On 2/27/2011 1:10 PM, Reindl Harald wrote:
Thank you for your informations and very good documentation!
Has anybody an eye to systemd/postfix because systemd will
replace sysvinit/upstart in the upcoming Fedora 16 and
so also in future RHEL-Versions and maybe replace
upstart/sysvinit sooner or later in other distributions
because the design of systemd seems to be really good
Am 27.02.2011 19:01, schrieb Wietse Venema:
systemd seems much more well thought out and has a genuine service model
that captures (among other things) dependencies, resource quotas,
parallelization, lazy evaluation, and event registration. apparently, it
has a great deal in common with the similarly well-designed Apple
launchd, despite the fact than earlier poster showed that Apple violated
the startup API of postfix. anyway, i reproduce here for consideration,
though, the recommended daemon guidelines. not being familiar with
postfix startup code but only reading the recent posts, it seems systemd
compatibility would pose similar (and more?) problems that are posed
with upstart. also, it quite clearly states it is *very* Linux specific
which leaves a source tree creaking and clunking towards multiple
diverse targets with contortions well beyond an #ifdef pair. well, i
just put this out here to share my research.

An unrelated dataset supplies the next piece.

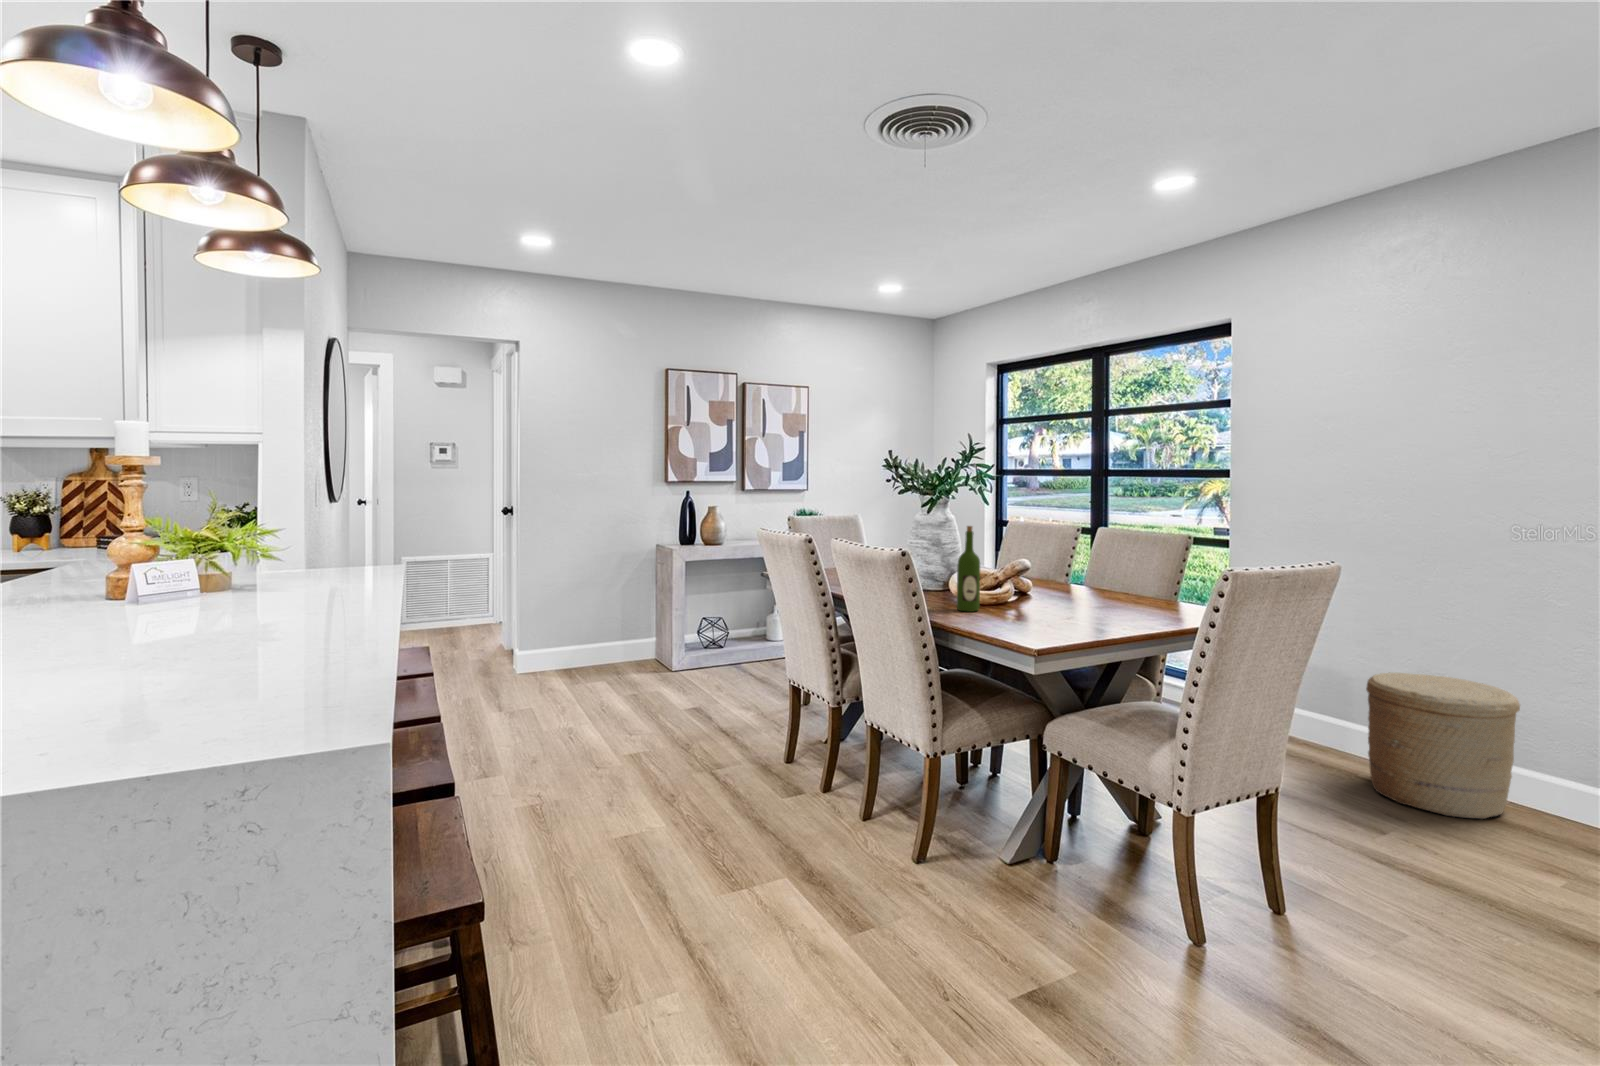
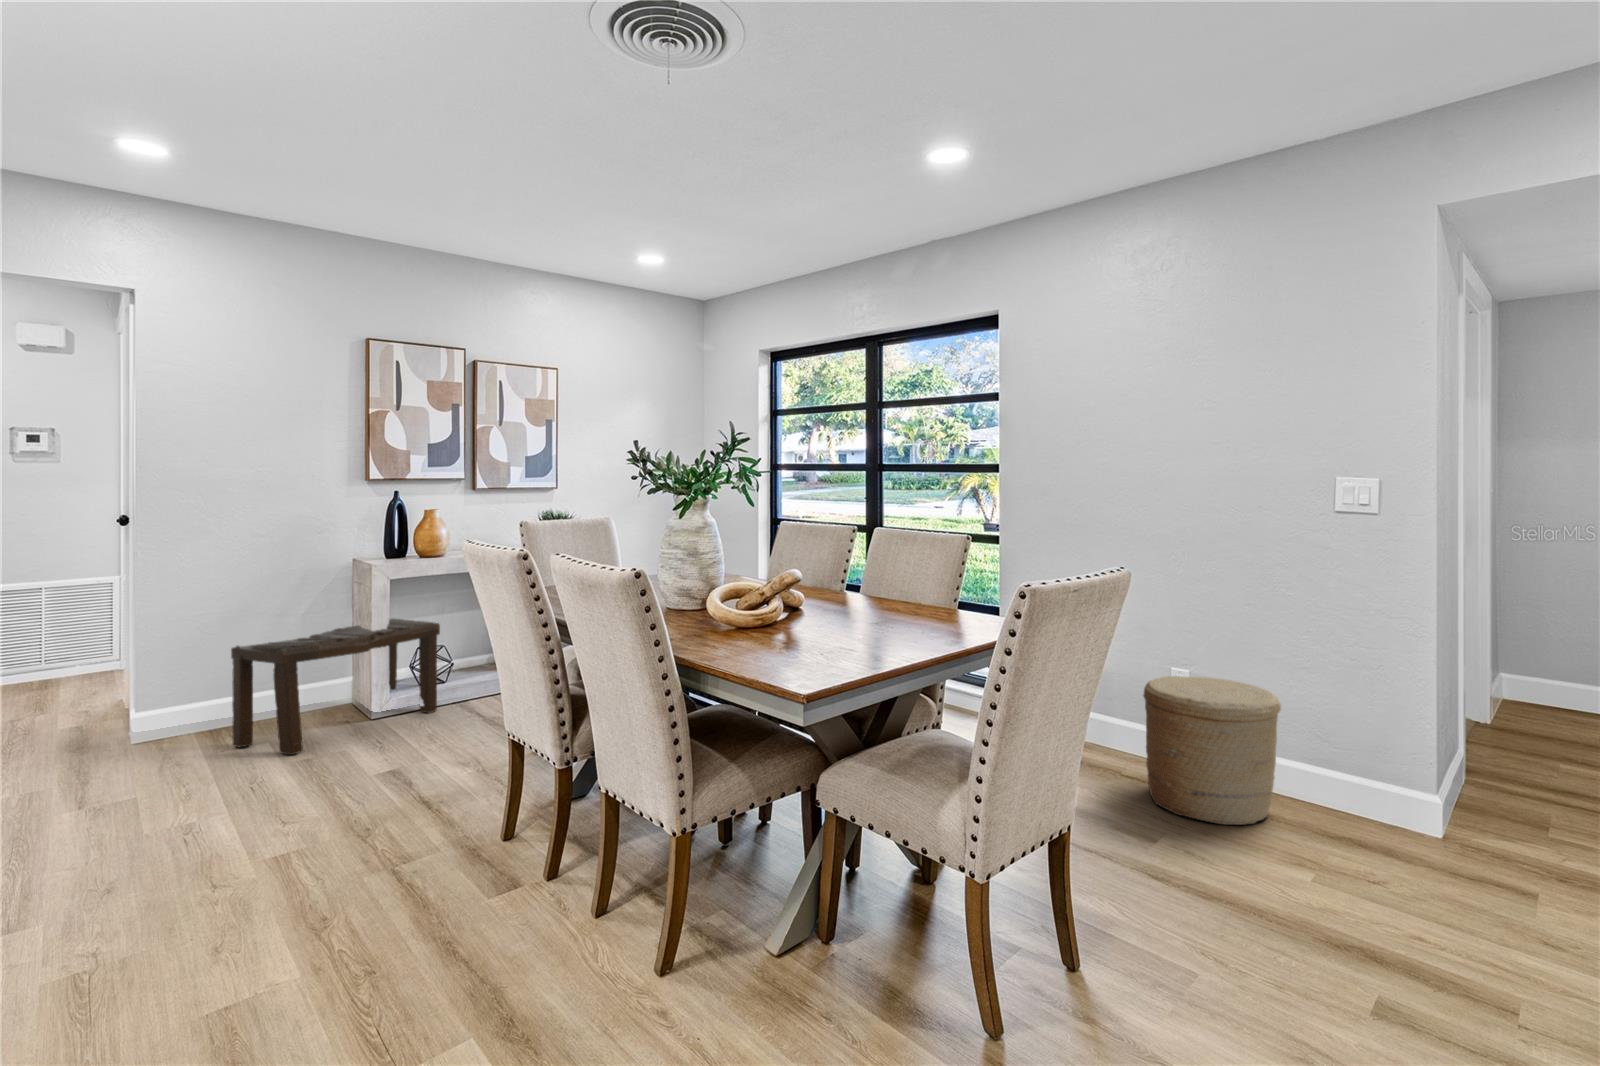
wine bottle: present [957,526,980,612] -> none [713,533,741,638]
bench: none [577,593,722,693] -> present [231,619,440,755]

http://0pointer.de/blog/projects/systemd.html
Writing Daemons
An ideal daemon for use with systemd does a few things differently then
things were traditionally done. Later on, we will publish a longer guide
explaining and suggesting how to write a daemon for use with this
systemd. Basically, things get simpler for daemon developers:
* We ask daemon writers not to fork or even double fork in their
processes, but run their event loop from the initial process
systemd starts for you. Also, don't call setsid().
* Don't drop user privileges in the daemon itself, leave this to
systemd and configure it in systemd service configuration files.
(There are exceptions here. For example, for some daemons there
are good reasons to drop privileges inside the daemon code, after
an initialization phase that requires elevated privileges.)
* Don't write PID files
* Grab a name on the bus
* You may rely on systemd for logging, you are welcome to log
whatever you need to log to stderr.
* Let systemd create and watch sockets for you, so that socket
activation works. Hence, interpret $LISTEN_FDS and $LISTEN_PID as
described above.
* Use SIGTERM for requesting shut downs from your daemon.